Limitations & Future Work

  • White-box assumption: VSS requires reading internal attention weights, making it a white-box attack not directly applicable to closed-source API models.
  • Limited evaluation scale: Evaluation was conducted on 50 AdvBench prompts; although GPT-4 and manual review were used, broader prompt coverage and consistency in adjudication could be improved.
  • Empirical hyperparameters: The choice of upper layers \(L_{UH}\) and temperature \(T\) is based on empirical observation and lacks systematic ablation across diverse architectures (e.g., MoE, long-context).
  • Double-edged sword: While it serves as a red-teaming tool to expose suffix-only defense blind spots, it also warns defenders to expand detection from the suffix to full-prompt scanning.
  • vs.

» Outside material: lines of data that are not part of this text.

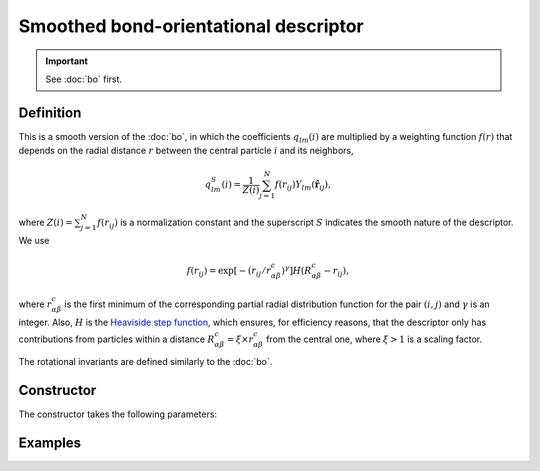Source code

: Smoothed bond-orientational descriptor
======================================

.. Important::
	See :doc:`bo` first.

Definition
----------

This is a smooth version of the :doc:`bo`, in which the coefficients :math:`q_{lm}(i)` are multiplied by a weighting function :math:`f(r)` that depends on the radial distance :math:`r` between the central particle :math:`i` and its neighbors,

.. math::
	q_{lm}^{S}(i) = \frac{1}{Z(i)} \sum_{j=1}^{N} f({r}_{ij}) Y_{lm}(\hat{\mathbf{r}}_{ij}) ,


where :math:`Z(i)=\sum_{j=1}^{N} f({r}_{ij})` is a normalization constant and the superscript :math:`S` indicates the smooth nature of the descriptor. We use

.. math::
	f(r_{ij}) = \exp \left[- (r_{ij} / r_{\alpha\beta}^c)^\gamma \right] H(R_{\alpha\beta}^c - r_{ij}) ,


where :math:`r_{\alpha\beta}^c` is the first minimum of the corresponding partial radial distribution function for the pair :math:`(i,j)` and :math:`\gamma` is an integer.
Also, :math:`H` is the `Heaviside step function <https://en.wikipedia.org/wiki/Heaviside_step_function>`_, which ensures, for efficiency reasons, that the descriptor only has contributions from particles within a distance :math:`R_{\alpha\beta}^c = \xi \times r_{\alpha\beta}^c` from the central one, where :math:`\xi > 1` is a scaling factor.

The rotational invariants are defined similarly to the :doc:`bo`.

Constructor
-----------

The constructor takes the following parameters:

.. automethod:: partycls.descriptor.smoothed_bo.SmoothedBondOrientationalDescriptor.__init__

Examples
--------
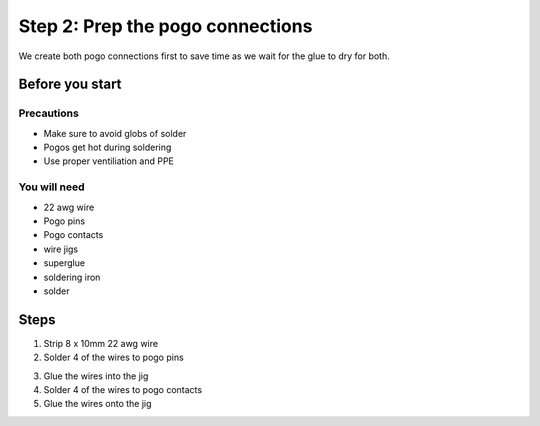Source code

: Step 2: Prep the pogo connections
===================================

We create both pogo connections first to save time as we wait for the glue to dry for both.

Before you start
------------------

Precautions
^^^^^^^^^^^^^
- Make sure to avoid globs of solder
- Pogos get hot during soldering
- Use proper ventiliation and PPE

You will need
^^^^^^^^^^^^^^^
- 22 awg wire
- Pogo pins
- Pogo contacts
- wire jigs
- superglue
- soldering iron
- solder

Steps
------------

1. Strip 8 x 10mm 22 awg wire 
2. Solder 4 of the wires to pogo pins

.. image:: /images/3dassembly/pogopinwires.jpg
	:width: 400
	:alt: photograph of wires soldered to pogo pins

3. Glue the wires into the jig
4. Solder 4 of the wires to pogo contacts
5. Glue the wires onto the jig
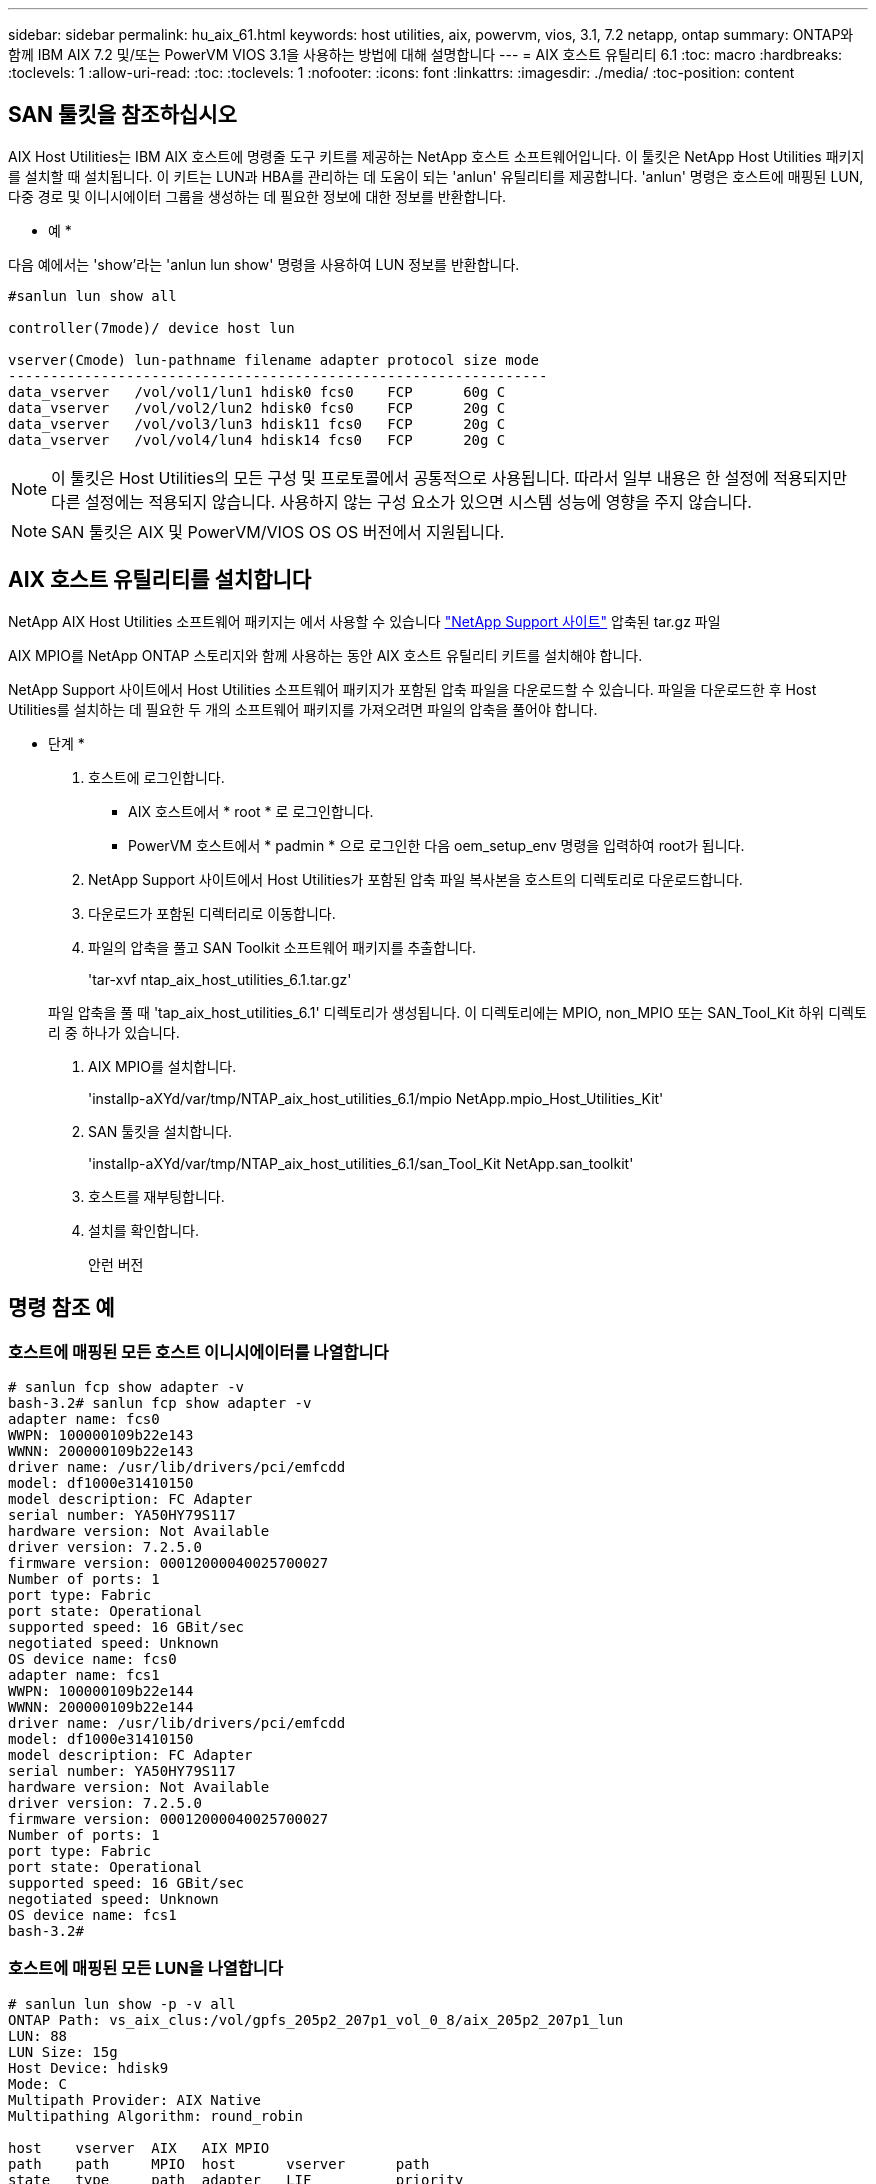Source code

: ---
sidebar: sidebar 
permalink: hu_aix_61.html 
keywords: host utilities, aix, powervm, vios, 3.1, 7.2 netapp, ontap 
summary: ONTAP와 함께 IBM AIX 7.2 및/또는 PowerVM VIOS 3.1을 사용하는 방법에 대해 설명합니다 
---
= AIX 호스트 유틸리티 6.1
:toc: macro
:hardbreaks:
:toclevels: 1
:allow-uri-read: 
:toc: 
:toclevels: 1
:nofooter: 
:icons: font
:linkattrs: 
:imagesdir: ./media/
:toc-position: content




== SAN 툴킷을 참조하십시오

AIX Host Utilities는 IBM AIX 호스트에 명령줄 도구 키트를 제공하는 NetApp 호스트 소프트웨어입니다. 이 툴킷은 NetApp Host Utilities 패키지를 설치할 때 설치됩니다. 이 키트는 LUN과 HBA를 관리하는 데 도움이 되는 'anlun' 유틸리티를 제공합니다. 'anlun' 명령은 호스트에 매핑된 LUN, 다중 경로 및 이니시에이터 그룹을 생성하는 데 필요한 정보에 대한 정보를 반환합니다.

* 예 *

다음 예에서는 'show'라는 'anlun lun show' 명령을 사용하여 LUN 정보를 반환합니다.

[listing]
----
#sanlun lun show all

controller(7mode)/ device host lun

vserver(Cmode) lun-pathname filename adapter protocol size mode
----------------------------------------------------------------
data_vserver   /vol/vol1/lun1 hdisk0 fcs0    FCP      60g C
data_vserver   /vol/vol2/lun2 hdisk0 fcs0    FCP      20g C
data_vserver   /vol/vol3/lun3 hdisk11 fcs0   FCP      20g C
data_vserver   /vol/vol4/lun4 hdisk14 fcs0   FCP      20g C
----

NOTE: 이 툴킷은 Host Utilities의 모든 구성 및 프로토콜에서 공통적으로 사용됩니다. 따라서 일부 내용은 한 설정에 적용되지만 다른 설정에는 적용되지 않습니다. 사용하지 않는 구성 요소가 있으면 시스템 성능에 영향을 주지 않습니다.


NOTE: SAN 툴킷은 AIX 및 PowerVM/VIOS OS OS 버전에서 지원됩니다.



== AIX 호스트 유틸리티를 설치합니다

NetApp AIX Host Utilities 소프트웨어 패키지는 에서 사용할 수 있습니다 https://mysupport.netapp.com/NOW/cgi-bin/software/?product=Host%2BUtilities%2B-%2BSAN&platform=Linux["NetApp Support 사이트"^] 압축된 tar.gz 파일

AIX MPIO를 NetApp ONTAP 스토리지와 함께 사용하는 동안 AIX 호스트 유틸리티 키트를 설치해야 합니다.

NetApp Support 사이트에서 Host Utilities 소프트웨어 패키지가 포함된 압축 파일을 다운로드할 수 있습니다. 파일을 다운로드한 후 Host Utilities를 설치하는 데 필요한 두 개의 소프트웨어 패키지를 가져오려면 파일의 압축을 풀어야 합니다.

* 단계 *

. 호스트에 로그인합니다.
+
** AIX 호스트에서 * root * 로 로그인합니다.
** PowerVM 호스트에서 * padmin * 으로 로그인한 다음 oem_setup_env 명령을 입력하여 root가 됩니다.


. NetApp Support 사이트에서 Host Utilities가 포함된 압축 파일 복사본을 호스트의 디렉토리로 다운로드합니다.
. 다운로드가 포함된 디렉터리로 이동합니다.
. 파일의 압축을 풀고 SAN Toolkit 소프트웨어 패키지를 추출합니다.
+
'tar-xvf ntap_aix_host_utilities_6.1.tar.gz'

+
파일 압축을 풀 때 'tap_aix_host_utilities_6.1' 디렉토리가 생성됩니다. 이 디렉토리에는 MPIO, non_MPIO 또는 SAN_Tool_Kit 하위 디렉토리 중 하나가 있습니다.

. AIX MPIO를 설치합니다.
+
'installp-aXYd/var/tmp/NTAP_aix_host_utilities_6.1/mpio NetApp.mpio_Host_Utilities_Kit'

. SAN 툴킷을 설치합니다.
+
'installp-aXYd/var/tmp/NTAP_aix_host_utilities_6.1/san_Tool_Kit NetApp.san_toolkit'

. 호스트를 재부팅합니다.
. 설치를 확인합니다.
+
안런 버전





== 명령 참조 예



=== 호스트에 매핑된 모든 호스트 이니시에이터를 나열합니다

[listing]
----
# sanlun fcp show adapter -v
bash-3.2# sanlun fcp show adapter -v
adapter name: fcs0
WWPN: 100000109b22e143
WWNN: 200000109b22e143
driver name: /usr/lib/drivers/pci/emfcdd
model: df1000e31410150
model description: FC Adapter
serial number: YA50HY79S117
hardware version: Not Available
driver version: 7.2.5.0
firmware version: 00012000040025700027
Number of ports: 1
port type: Fabric
port state: Operational
supported speed: 16 GBit/sec
negotiated speed: Unknown
OS device name: fcs0
adapter name: fcs1
WWPN: 100000109b22e144
WWNN: 200000109b22e144
driver name: /usr/lib/drivers/pci/emfcdd
model: df1000e31410150
model description: FC Adapter
serial number: YA50HY79S117
hardware version: Not Available
driver version: 7.2.5.0
firmware version: 00012000040025700027
Number of ports: 1
port type: Fabric
port state: Operational
supported speed: 16 GBit/sec
negotiated speed: Unknown
OS device name: fcs1
bash-3.2#
----


=== 호스트에 매핑된 모든 LUN을 나열합니다

[listing]
----
# sanlun lun show -p -v all
ONTAP Path: vs_aix_clus:/vol/gpfs_205p2_207p1_vol_0_8/aix_205p2_207p1_lun
LUN: 88
LUN Size: 15g
Host Device: hdisk9
Mode: C
Multipath Provider: AIX Native
Multipathing Algorithm: round_robin

host    vserver  AIX   AIX MPIO
path    path     MPIO  host      vserver      path
state   type     path  adapter   LIF          priority
-----------------------------------------------------
up     primary   path0   fcs0    fc_aix_1     1
up     primary   path1   fcs1    fc_aix_2     1
up     secondary path2   fcs0    fc_aix_3     1
up     secondary path3   fcs1    fc_aix_4     1
----


=== 해당 SVM에서 호스트에 매핑된 모든 LUN을 나열합니다

[listing]
----
# sanlun lun show -p -v sanboot_unix

ONTAP Path: sanboot_unix:/vol/aix_205p2_boot_0/boot_205p2_lun
LUN: 0
LUN Size: 80.0g
Host Device: hdisk85
Mode: C
Multipath Provider: AIX Native
Multipathing Algorithm: round_robin

host    vserver    AIX   AIX MPIO
path    path       MPIO  host    vserver    path
state   type       path  adapter LIF        priority
-------------------------------------------------
up      primary    path0 fcs0    sanboot_1   1
up      primary    path1 fcs1    sanboot_2   1
up      secondary  path2 fcs0    sanboot_3   1
up      secondary  path3 fcs1    sanboot_4   1
----


=== 호스트에 매핑된 특정 LUN의 모든 특성을 나열합니다

[listing]
----
# sanlun lun show -p -v vs_aix_clus:/vol/gpfs_205p2_207p1_vol_0_8/aix_205p2_207p1_lun
ONTAP Path: vs_aix_clus:/vol/gpfs_205p2_207p1_vol_0_8/aix_205p2_207p1_lun
LUN: 88
LUN Size: 15g
Host Device: hdisk9
Mode: C
Multipath Provider: AIX Native
Multipathing Algorithm: round_robin

host     vserver   AIX   AIX MPIO
path     path      MPIO  host     vserver   path
state    type      path  adapter  LIF       priority
---------------------------------------------------------
up       primary   path0 fcs0    fc_aix_1   1
up       primary   path1 fcs1    fc_aix_2   1
up       secondary path2 fcs0    fc_aix_3   1
up       secondary path3 fcs1    fc_aix_4   1
----


=== 호스트 디바이스 파일 이름별로 ONTAP LUN 특성을 나열합니다

[listing]
----
#sanlun lun show -d /dev/hdisk1
controller(7mode)/
device host lun
vserver(Cmode)     lun-pathname
-----------------------------------------------------------------------------
vs_aix_clus       /vol/gpfs_205p2_207p1_vol_0_0/aix_205p2_207p1_lun

filename adapter protocol size mode
-----------------------------------
hdisk1    fcs0    FCP     15g  C
----


=== 호스트에 연결된 모든 SVM 타겟 LIF WWPN을 나열합니다

[listing]
----
# sanlun lun show -wwpn
controller(7mode)/
target device host lun
vserver(Cmode)          wwpn            lun-pathname
--------------------------------------------------------------------------------

vs_aix_clus          203300a098ba7afe  /vol/gpfs_205p2_207p1_vol_0_0/aix_205p2_207p1_lun
vs_aix_clus          203300a098ba7afe  /vol/gpfs_205p2_207p1_vol_0_9/aix_205p2_207p1_lun
vs_aix_clus          203300a098ba7afe  /vol/gpfs_205p2_207p1_vol_en_0_0/aix_205p2_207p1_lun_en
vs_aix_clus          202f00a098ba7afe  /vol/gpfs_205p2_207p1_vol_en_0_1/aix_205p2_207p1_lun_en

filename     adapter    size  mode
-----------------------------------
hdisk1       fcs0       15g    C
hdisk10      fcs0       15g    C
hdisk11      fcs0       15g    C
hdisk12      fcs0       15g    C
----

GCG: GCG fixes adversarial tokens at the suffix; SlotGCG adds position search beforehand to disperse tokens into high-VSS slots—essentially, "GCG was using the wrong positions."
  • vs. AttnGCG: AttnGCG also uses attention but to guide the direction of token optimization; SlotGCG uses attention (VSS) to select insertion positions. These are orthogonal; combining them raised AttnGCG's average ASR from 61.7% to 86.3%, the largest gain among all baselines.
  • vs. Suffix Defenses (Erase-and-Check / SmoothLLM): These defenses assume adversarial tokens are concentrated at the suffix; SlotGCG's dispersion bypasses this premise, suggesting defenses must shift toward position-agnostic detection across the entire prompt.

Rating

  • Novelty: ⭐⭐⭐⭐⭐ First to systematically formalize "insertion position" with an attention-driven VSS, exposing the fundamental flaw of suffix-only approaches.
  • Experimental Thoroughness: ⭐⭐⭐⭐ Covers 6 models and 5 attacks plus multiple defenses, though limited to 50 prompts under white-box settings.
  • Writing Quality: ⭐⭐⭐⭐⭐ Extremely clear logic, deriving the method through three key findings.
  • Value: ⭐⭐⭐⭐⭐ Plug-and-play with 200ms overhead; universal for GCG-style attacks and highly instructive for both red-teaming and defense design.